**GOAL OF THE EXERCISE**
Go through the data below and repeat it exactly, skipping each picture.

**RECORDED DATA**
----------------

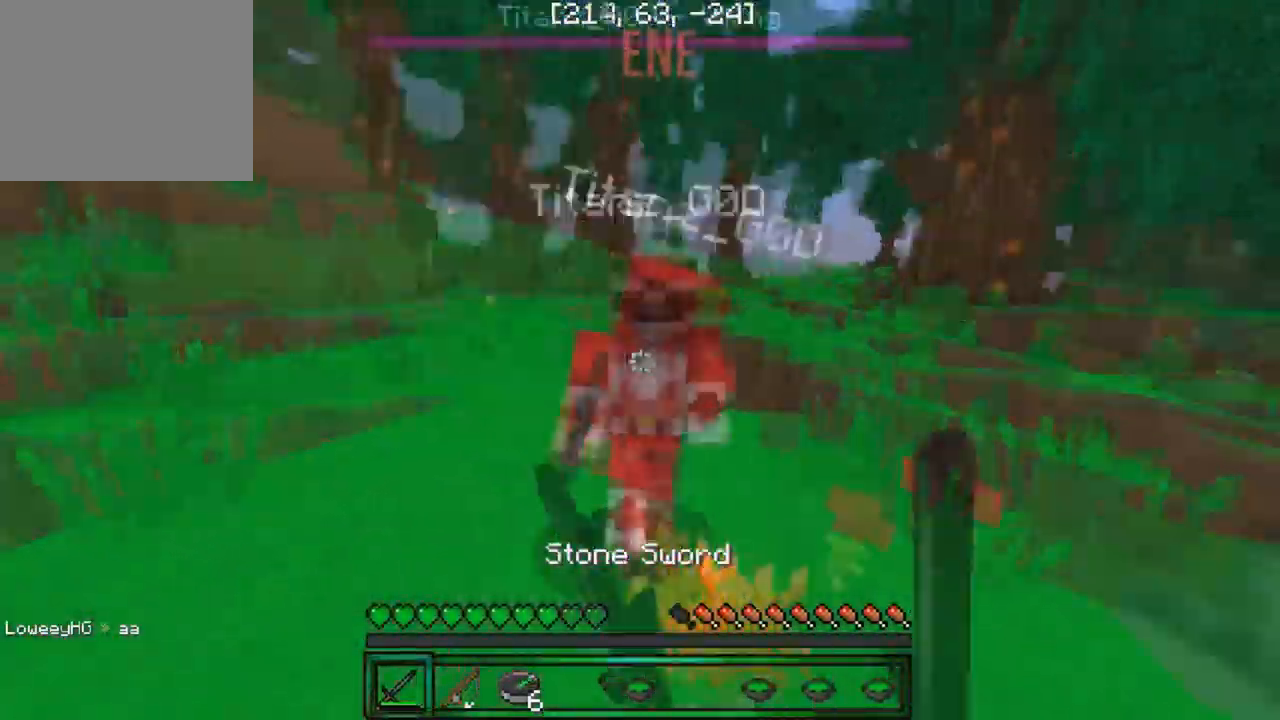
{"keys": ["w"], "events": [[484, "a", "up"]]}
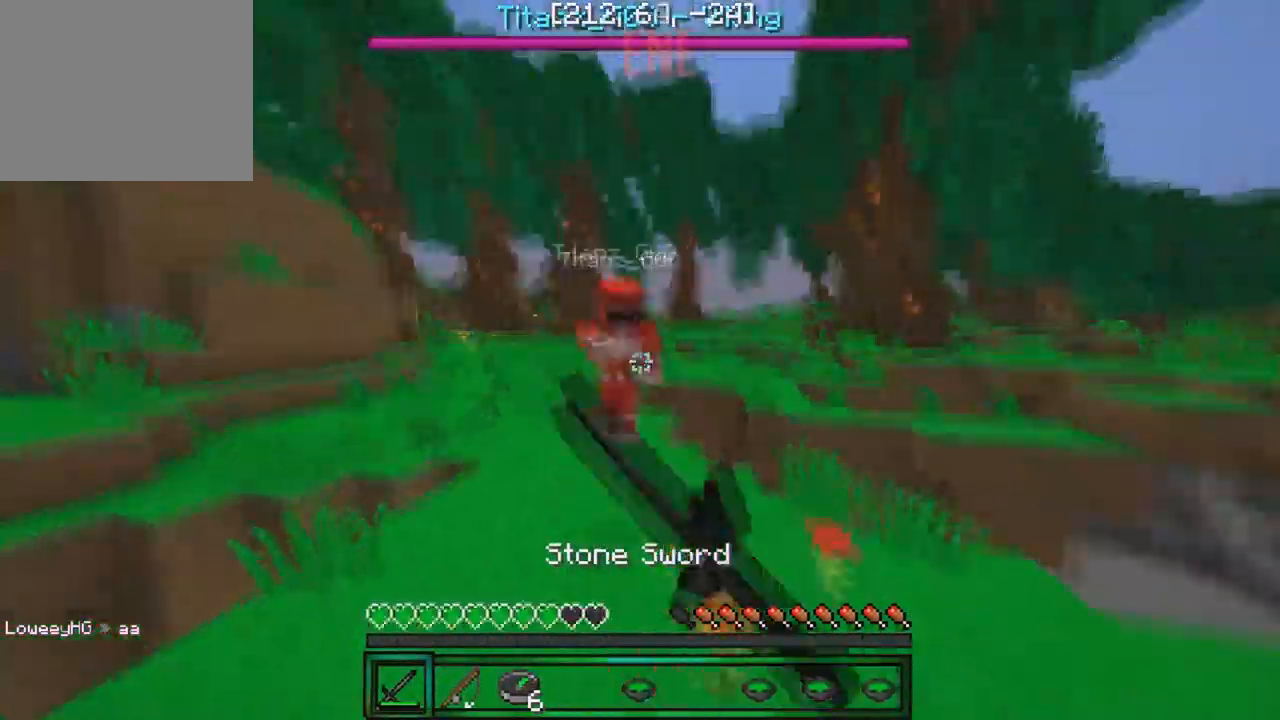
{"keys": ["a", "w"], "events": [[167, "a", "down"]]}
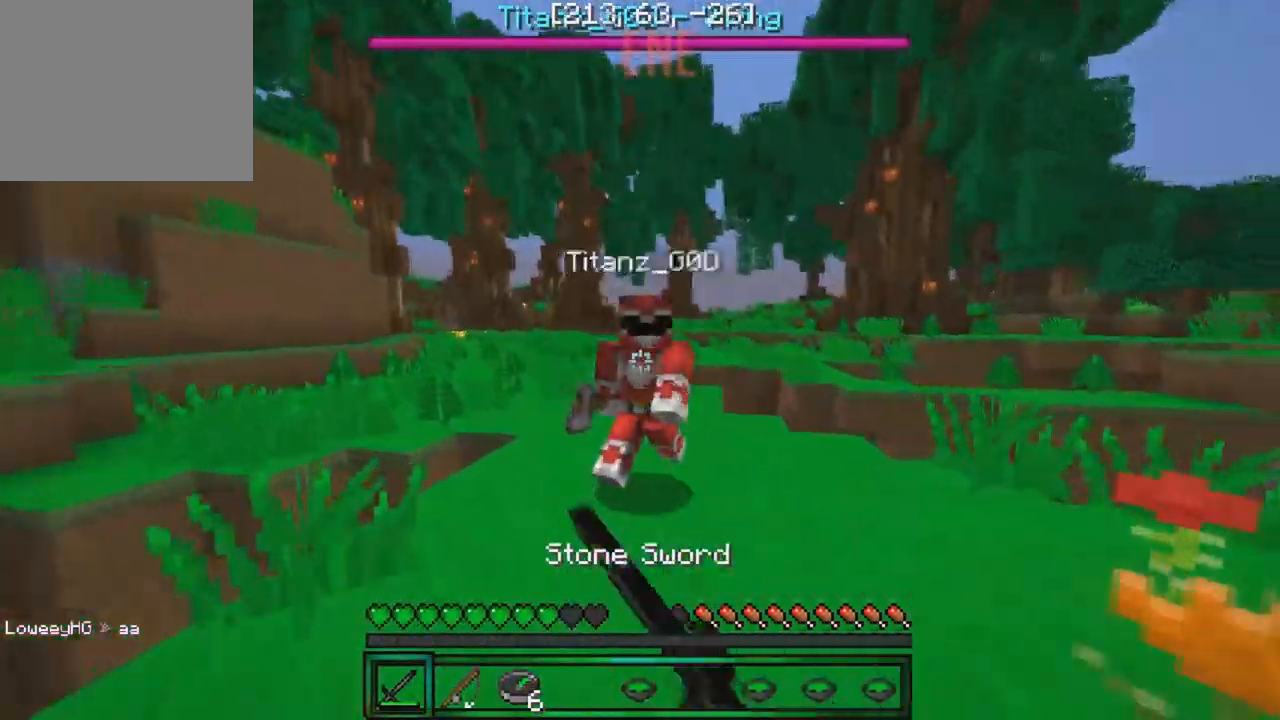
{"keys": ["w"], "events": [[150, "a", "up"]]}
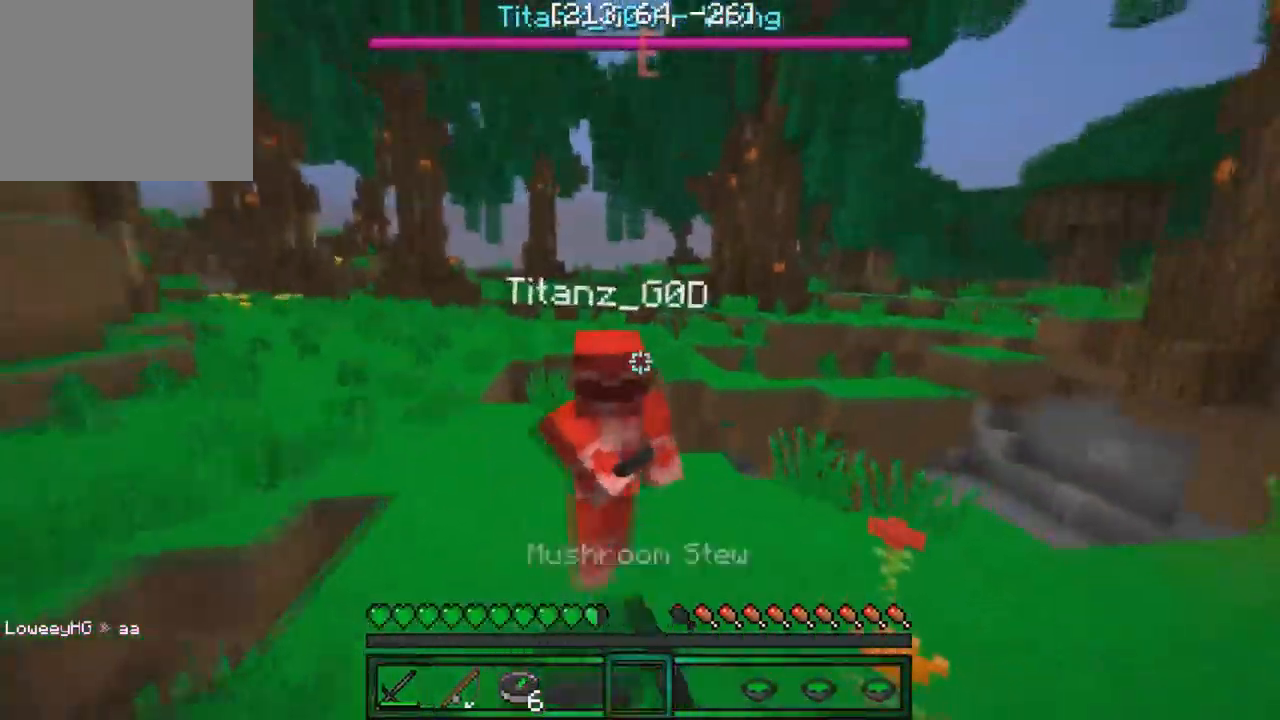
{"keys": ["w"], "events": []}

----------------

**OUTPUT BELOW**
{"keys": ["w"], "events": [[484, "a", "up"]]}
{"keys": ["a", "w"], "events": [[167, "a", "down"]]}
{"keys": ["w"], "events": [[150, "a", "up"]]}
{"keys": ["w"], "events": []}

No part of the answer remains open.